Anti-Thy-1.1 injection causes extensive loss of mesangial cells followed by regeneration. Immunofluorescent double-staining at day 7 with U9F4 (green) and OX-7 (red) shows a few mesangial cells, which occasionally form small clusters located at the vascular pole of the glomerulus (arrow). BM-derived mesangial cells (yellow) are often located in these small cell clusters near the vascular pole. (×630).

Figure 4.

Immunofluorescent double-staining of glomerular sections from WR_BM→BN rats at 28 days after induction of anti-Thy-1.1 nephritis. Confocal laser-scanning microscopy (×630, pinhole 2.5). A: Staining for BM donor (WR) MHC-I (U9F4, green). B: Staining for endothelial cells (RECA-1, red). C: U9F4/RECA-1 double-staining identifies bone-marrow-derived endothelial cells, randomly integrated in the glomerular endothelium (U9F4/ED-1 double-positive, yellow). D: Staining for BM donor (WR) MHC-I (U9F4, green). E: Staining for mesangial cells (OX-7, red). F: U9F4/OX-7 double-staining showing donor bone-marrow-derived mesangial cells (U9F4/OX-7 double-positive, yellow) integrated in the glomerulus. G: Staining for BM donor (WR) MHC-I (U9F4, red). H: Staining for monocytes/macrophages (ED-1, green).
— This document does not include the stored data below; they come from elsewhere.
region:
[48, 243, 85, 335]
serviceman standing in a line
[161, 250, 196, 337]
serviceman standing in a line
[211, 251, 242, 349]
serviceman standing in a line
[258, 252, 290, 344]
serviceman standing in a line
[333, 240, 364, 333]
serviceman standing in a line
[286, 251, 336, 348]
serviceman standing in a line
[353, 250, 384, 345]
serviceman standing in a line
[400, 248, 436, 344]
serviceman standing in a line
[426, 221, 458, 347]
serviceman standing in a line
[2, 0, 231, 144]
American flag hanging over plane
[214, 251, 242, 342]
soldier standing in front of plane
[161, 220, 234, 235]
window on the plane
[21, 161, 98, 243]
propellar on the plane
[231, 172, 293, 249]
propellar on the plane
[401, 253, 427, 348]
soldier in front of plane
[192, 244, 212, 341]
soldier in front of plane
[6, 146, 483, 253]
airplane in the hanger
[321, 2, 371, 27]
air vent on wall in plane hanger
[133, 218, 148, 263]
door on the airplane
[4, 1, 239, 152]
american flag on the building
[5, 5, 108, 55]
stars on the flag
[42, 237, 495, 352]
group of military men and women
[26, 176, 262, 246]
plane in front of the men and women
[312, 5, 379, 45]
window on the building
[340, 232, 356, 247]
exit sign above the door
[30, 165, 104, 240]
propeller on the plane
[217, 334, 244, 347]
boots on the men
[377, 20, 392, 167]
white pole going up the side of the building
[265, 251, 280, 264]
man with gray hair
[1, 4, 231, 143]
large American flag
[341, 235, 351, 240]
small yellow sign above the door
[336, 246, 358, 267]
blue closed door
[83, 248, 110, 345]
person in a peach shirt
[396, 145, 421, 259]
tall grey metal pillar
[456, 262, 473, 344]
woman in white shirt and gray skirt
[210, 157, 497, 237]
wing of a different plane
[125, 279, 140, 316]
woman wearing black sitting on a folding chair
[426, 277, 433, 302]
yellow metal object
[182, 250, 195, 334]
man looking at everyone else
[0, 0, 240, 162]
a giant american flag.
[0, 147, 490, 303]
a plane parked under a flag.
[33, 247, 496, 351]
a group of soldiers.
I: U9F4/ED-1 double-staining shows a BM donor-derived (U9F4/ED-1 double positive, yellow) monocyte/macrophage. ▵▵, U9F4/OX-7, U9F4/RECA-1, U9F4/ED-1 double-positive cells (yellow), ie, donor-derived mesangial and endothelial cells and a donor-derived monocyte/macrophage. ∧∧, single-U9F4 staining.

Figure 5.

The average number of BM-derived endothelial cells (RECA-1/U9F4 double-positive cells, white bars) and bone-marrow-derived mesangial cells (OX-7/U9F4 double-positive cells, shaded bars) per glomerular section in control WR_BM→BN rats and in rats at 7 and 28 days after anti-Thy-1.1 injection. Values are expressed as mean ± SD per glomerular section. *, P < 0.05 versus controls.

Figure 6.

Controls of the immunofluorescent double-staining as shown in Figure 4 ▶ . All pictures were taken with the same settings as used for Figure 4 ▶ and were processed by the same procedure. Confocal laser-scanning microscopy (×630, pinhole 2.5). The following controls were included: substitution of the first primary antibody with a different biotinylated control antibody and normal second primary and substitution of the second primary antibody with a different biotinylated control antibody. A: ED-1+/U9F4 control. B: U9F4 control/RECA-1+. C: U9F4 control/OX-7+. D: ED-1 control/U9F4+. E: U9F4+/RECA-1 control. F: U9F4 control/RECA-1 control. A to F: All controls were negative, indicating that the biotin-blocking steps were complete and that no cross-reactivity occurred.